原作の持つ"得体の知れない、遥か高次元よりの恐怖"が理不尽に降り注ぐおどろおどろしさを感じることの出来る、唯一無二の作品となっていました。
ローバジェットゆえの創意工夫
H・P・ラブクラフトの『宇宙からの色』の映画化だが、製作は2010年。2019年製作のニコラス・ケイジ主演『カラー・アウト・オブ・スペース 遭遇』を先に観ていたので、それとの比較。ニコケイ版は時代設定を現代に、田舎に越してきた一家を主軸にしていたが、本作では舞台を第二次世界大戦前後の西ドイツ、そして主人公の息子が行方不明になった父親を探しに村を訪れるというあらすじになっている。
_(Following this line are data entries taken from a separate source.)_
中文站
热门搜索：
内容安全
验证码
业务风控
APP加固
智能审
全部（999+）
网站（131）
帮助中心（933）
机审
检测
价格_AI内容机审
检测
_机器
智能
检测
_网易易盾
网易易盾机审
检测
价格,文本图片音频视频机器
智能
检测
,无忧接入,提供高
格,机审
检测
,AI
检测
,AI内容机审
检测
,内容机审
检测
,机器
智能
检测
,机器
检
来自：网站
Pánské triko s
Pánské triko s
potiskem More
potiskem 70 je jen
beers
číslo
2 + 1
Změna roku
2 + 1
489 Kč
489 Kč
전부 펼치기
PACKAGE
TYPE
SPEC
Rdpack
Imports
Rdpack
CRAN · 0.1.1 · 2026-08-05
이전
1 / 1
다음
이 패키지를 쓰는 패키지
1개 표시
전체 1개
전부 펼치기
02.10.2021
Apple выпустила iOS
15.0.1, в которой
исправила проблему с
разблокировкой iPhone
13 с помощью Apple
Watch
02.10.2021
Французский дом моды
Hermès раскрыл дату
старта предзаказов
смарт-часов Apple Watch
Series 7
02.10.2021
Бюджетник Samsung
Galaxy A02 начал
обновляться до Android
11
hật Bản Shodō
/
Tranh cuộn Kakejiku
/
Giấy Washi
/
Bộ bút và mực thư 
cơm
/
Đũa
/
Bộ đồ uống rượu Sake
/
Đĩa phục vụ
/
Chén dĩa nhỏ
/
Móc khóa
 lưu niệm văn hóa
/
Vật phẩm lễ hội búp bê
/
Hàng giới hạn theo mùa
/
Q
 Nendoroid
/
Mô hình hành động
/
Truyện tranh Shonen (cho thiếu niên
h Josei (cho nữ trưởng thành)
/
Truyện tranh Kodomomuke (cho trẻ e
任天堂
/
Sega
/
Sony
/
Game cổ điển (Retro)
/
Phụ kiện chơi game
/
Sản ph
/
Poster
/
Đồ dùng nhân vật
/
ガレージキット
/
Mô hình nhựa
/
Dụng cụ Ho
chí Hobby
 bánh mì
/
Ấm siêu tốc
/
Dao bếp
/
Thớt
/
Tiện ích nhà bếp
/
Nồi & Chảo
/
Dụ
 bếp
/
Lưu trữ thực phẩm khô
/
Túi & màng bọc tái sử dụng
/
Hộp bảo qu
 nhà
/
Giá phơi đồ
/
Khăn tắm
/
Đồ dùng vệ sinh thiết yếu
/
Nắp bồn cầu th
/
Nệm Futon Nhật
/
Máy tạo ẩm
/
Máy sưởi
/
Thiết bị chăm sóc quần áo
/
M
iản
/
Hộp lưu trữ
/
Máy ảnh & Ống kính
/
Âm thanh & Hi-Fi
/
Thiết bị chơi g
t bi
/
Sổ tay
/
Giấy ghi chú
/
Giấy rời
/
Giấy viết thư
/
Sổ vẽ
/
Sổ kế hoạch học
ニコケイ版は、もはや彼の十八番となったイッちゃっている演技が炸裂しており、スリラーとブラックコメディが同居したザッツ・ニコケイムービーになっていたが、本作ではヨーロッパの作品らしく、しっとりジワジワと主人公に謎の「色」が忍び寄ってくる演出が特徴。風や雨、時計や床板の軋みといった自然音や生活音が観る者の不安・不快感をさらに煽る。テレビ版『トワイライト・ゾーン』のテイストを狙った感も。ローバジェットゆえにいろいろな点での地味さ、乏しさは否めないものの、全編モノクロというのが「色」の怖さを高めている。